DESCRIPTION (provided by applicant): During every cell division, the genome must accurately replicate and segregate a complete set of chromosomes into each daughter cell. Failures in chromosome segregation have severe consequences for human health, since creating cells with an inappropriate chromosome number can lead to cell death, birth defects, or cancer. The long-term goal of our research is to define the molecular machinery and mechanisms that govern chromosome segregation to ensure genomic stability. This proposal focuses on condensin protein complexes, conserved key regulators of chromosome organization and segregation. Condensins bind and reconfigure meiotic and mitotic chromosomes prior to their segregation, and are thought to do so by using ATP hydrolysis to wind DNA into large loops. We seek to understand the functions and composition of the multiple condensin complexes, which are not as straightforward as originally thought. Using the model organism C. elegans, we showed that condensin is not a simple compaction factor, but plays more complex roles in sister chromatid resolution and centromere organization. We also demonstrated the existence of two condensin complexes with overlapping components but distinct functions in mitosis and X chromosome gene regulation. It has since become clear that human cells also contain two condensins (condensin I and II) both necessary for mitosis but having distinct chromosome localization, function, and regulation. Important unanswered questions about condensins include determining the precise function each complex performs, to what extent these functions are unique or redundant, and how these functions are differentially regulated through the cell cycle and development. In preliminary studies we identified additional condensin I and II subunits, provided evidence for a condensin I that functions in chromosome segregation, and identified kinases that may tie condensin function to the cell cycle. We propose to: 1) Determine the composition and number of C. elegans complexes and identify their associated proteins. 2) Determine the distinct functions of different condensin complexes in mitosis, meiosis, and gene regulation. 3) Determine how condensin is regulated by cell cycle kinases. This research will provide insight into how cells ensure accurate distribution of the genetic material during cell division, and avoid the chromosomal errors often observed in miscarriages and solid tumors.

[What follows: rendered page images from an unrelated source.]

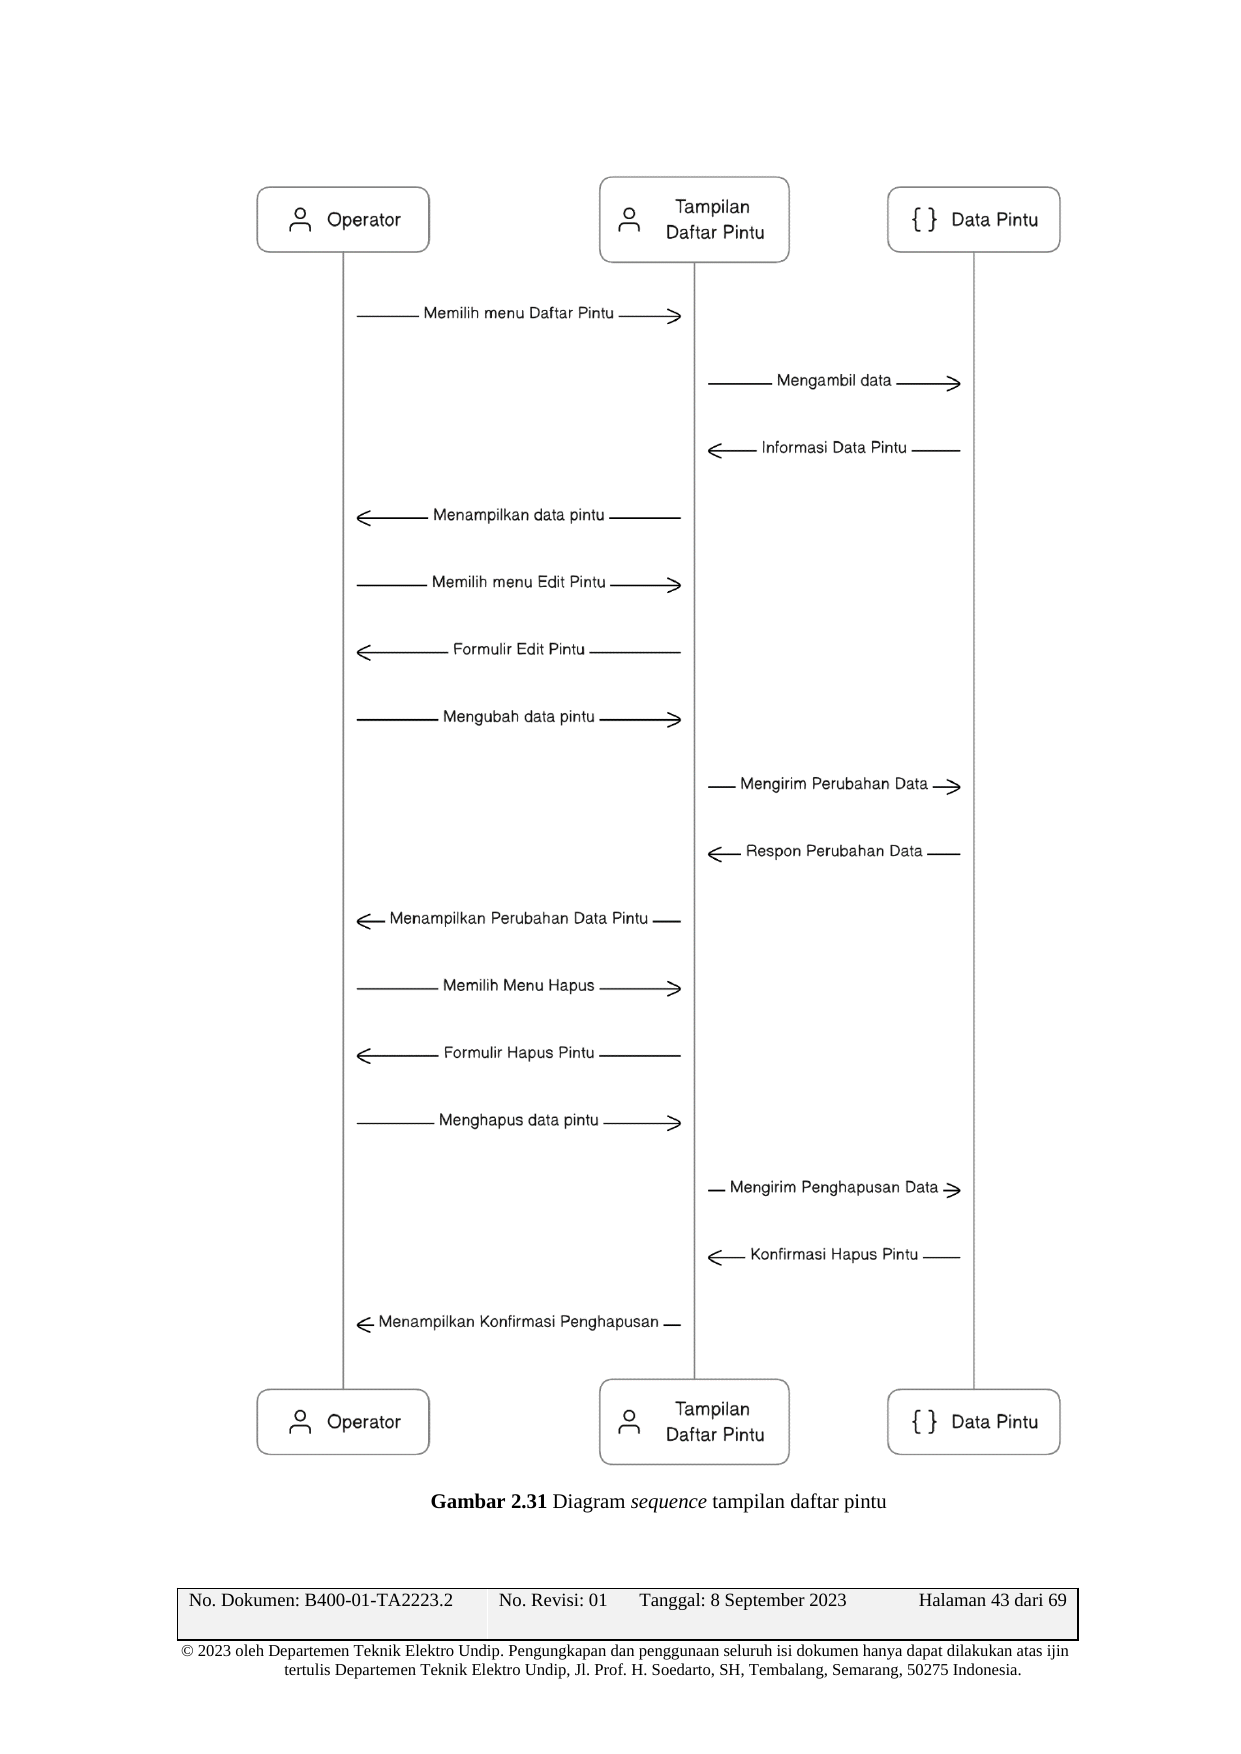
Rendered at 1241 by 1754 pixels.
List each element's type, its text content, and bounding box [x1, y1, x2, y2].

picture [246, 165, 1072, 1476]
list Gambar 2.31 Diagram sequence tampilan daftar pintu [236, 1489, 1081, 1513]
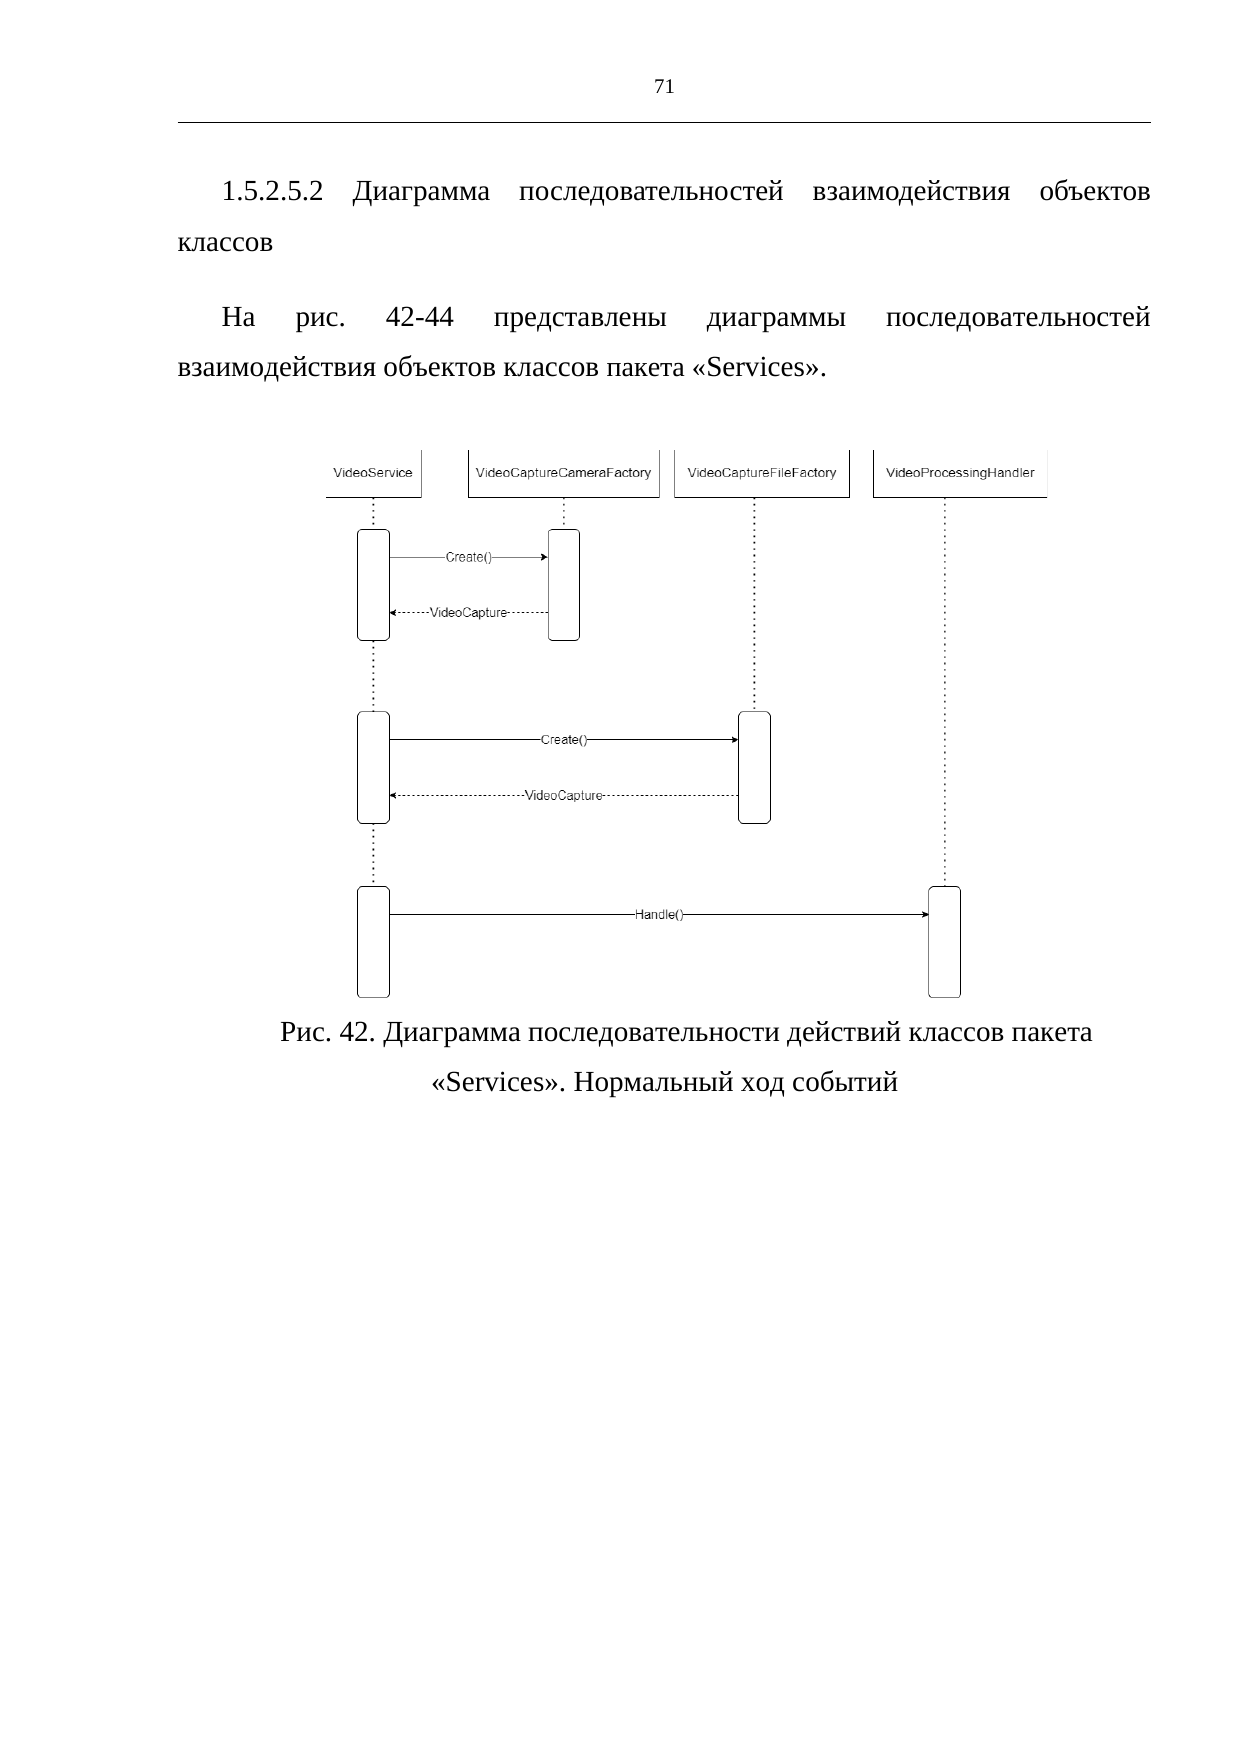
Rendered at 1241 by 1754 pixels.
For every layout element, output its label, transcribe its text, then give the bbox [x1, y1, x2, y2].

picture [326, 450, 1048, 998]
text На рис. 42-44 представлены диаграммы последовательностей взаимодействия объектов классов пакета «Services». [177, 299, 1152, 383]
text 1.5.2.5.2 Диаграмма последовательностей взаимодействия объектов классов [177, 173, 1152, 257]
text Рис. 42. Диаграмма последовательности действий классов пакета «Services». Нормальный ход событий [177, 1014, 1152, 1098]
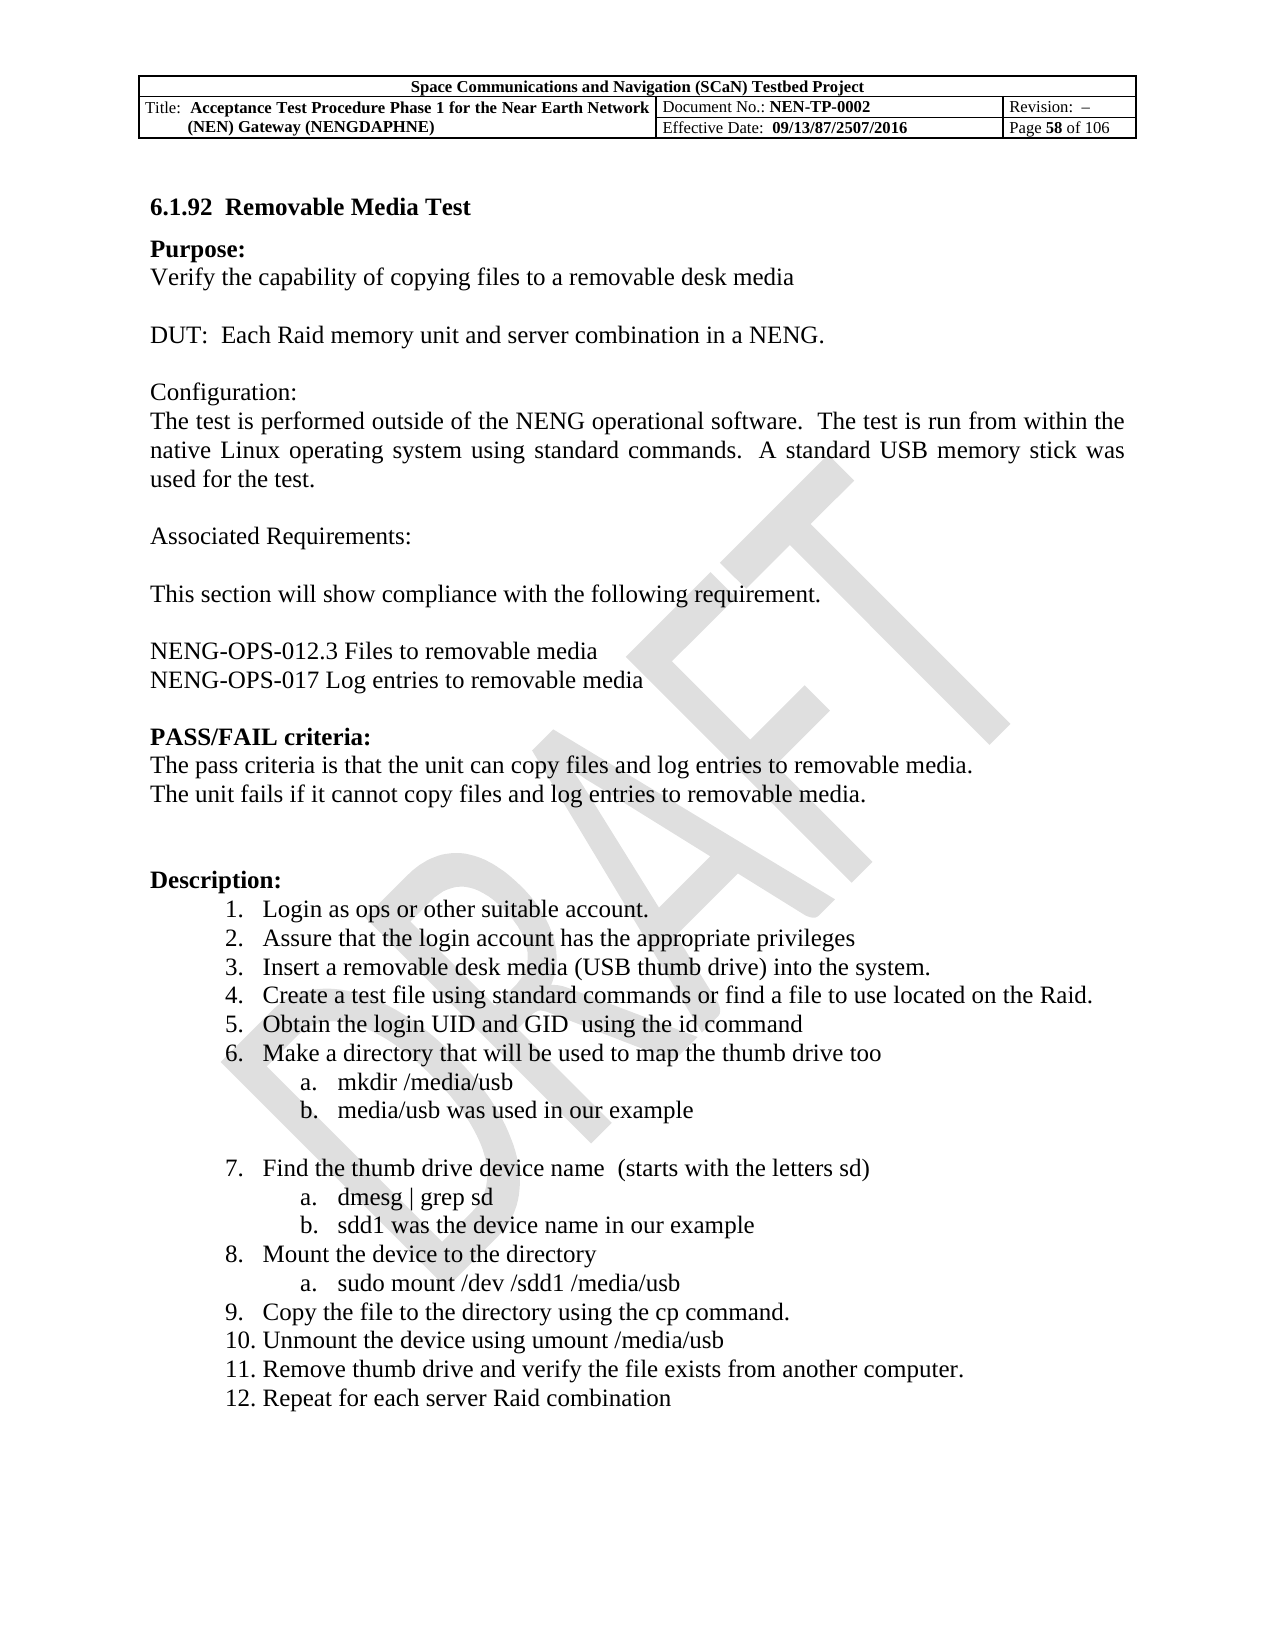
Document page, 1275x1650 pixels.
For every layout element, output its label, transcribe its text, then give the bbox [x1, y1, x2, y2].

subtitle Removable Media Test [150, 192, 1125, 221]
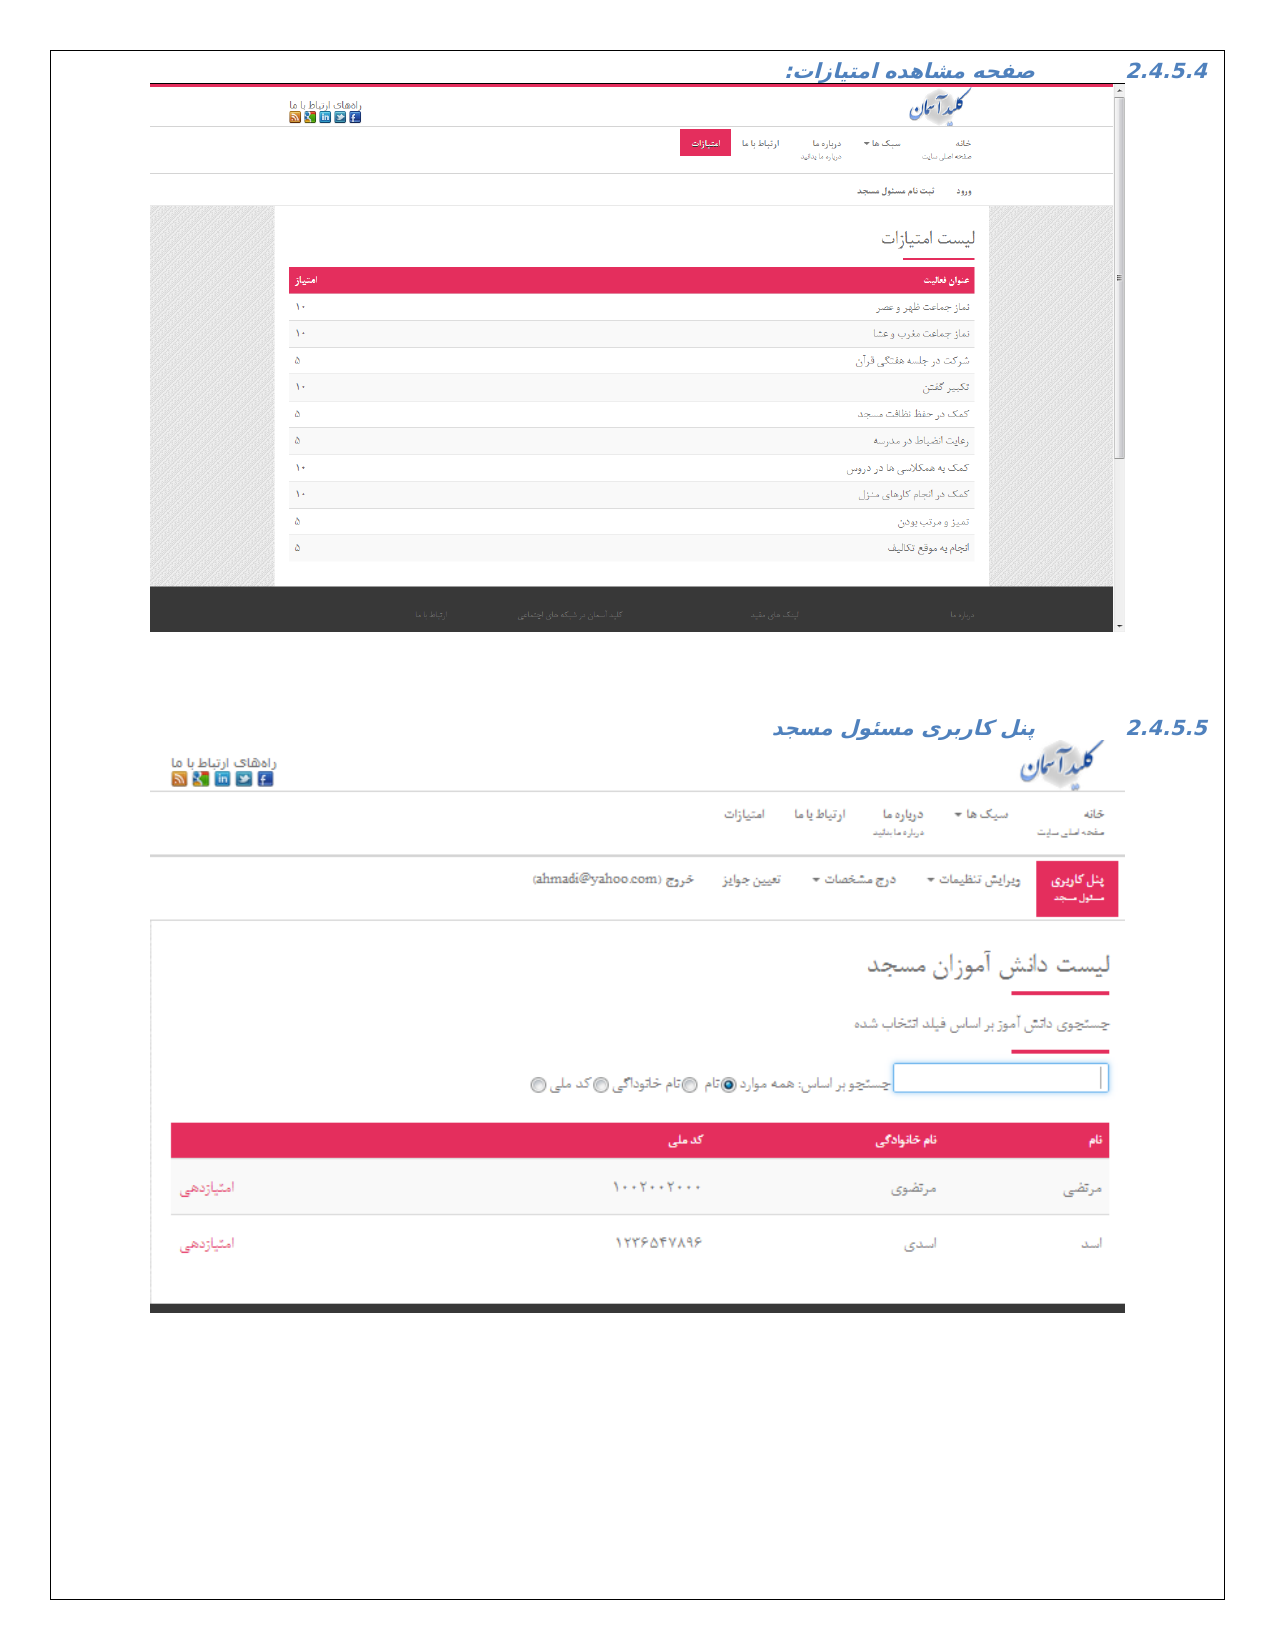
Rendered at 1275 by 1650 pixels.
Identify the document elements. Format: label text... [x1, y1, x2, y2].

描述（由申请人提供）：在每个细胞分裂期间，基因组必须准确地复制并将一组完整的染色体隔离到每个子细胞中。染色体隔离的失败对人类健康产生了严重的后果，因为创建具有不适当染色体数的细胞会导致细胞死亡，出生缺陷或癌症。我们研究的长期目标是定义控制染色体分离以确保基因组稳定性的分子机制和机制。该提案的重点是冷凝蛋白蛋白复合物，染色体组织和隔离的保守关键调节剂。冷凝剂在分离之前结合并重新配置减数分裂和有丝分裂染色体，并认为通过使用ATP水解将DNA变成大环。我们试图理解多个冷凝蛋白复合物的功能和组成，这些功能和组成并不像最初想象的那样简单。使用模型生物体秀丽隐杆线虫，我们表明冷凝蛋白不是一个简单的压实因子，而是在姐妹染色体分辨率和丝粒组织中起更复杂的作用。我们还证明了存在具有重叠成分的两个冷凝蛋白复合物，但在有丝分裂和X染色体基因调节中的功能不同。此后，很明显，人类细胞还包含两个冷凝蛋白（冷凝蛋白I和II），这都是有丝分裂所必需的，但具有明显的染色体定位，功能和调节。关于冷凝剂的重要问题包括确定每个复合物执行的精确函数，这些功能在多大程度上是唯一的或多余的，以及如何通过细胞周期和开发来差异地调节这些功能。在初步研究中，我们确定了其他冷凝蛋白I和II亚基，提供了用于染色体分离中功能的冷凝蛋白I的证据，并确定了可能将冷凝蛋白功能与细胞周期联系起来的激酶。我们建议：1）确定秀丽隐杆线虫复合物的组成和数量并识别其相关蛋白质。 2）确定不同冷凝蛋白复合物在有丝分裂，减数分裂和基因调节中的不同功能。 3）确定如何通过细胞周期激酶调节冷凝蛋白。这项研究将提供有关细胞如何确保细胞分裂过程中遗传物质准确分布的洞察力，并避免在流产和实体瘤中经常观察到的染色体误差。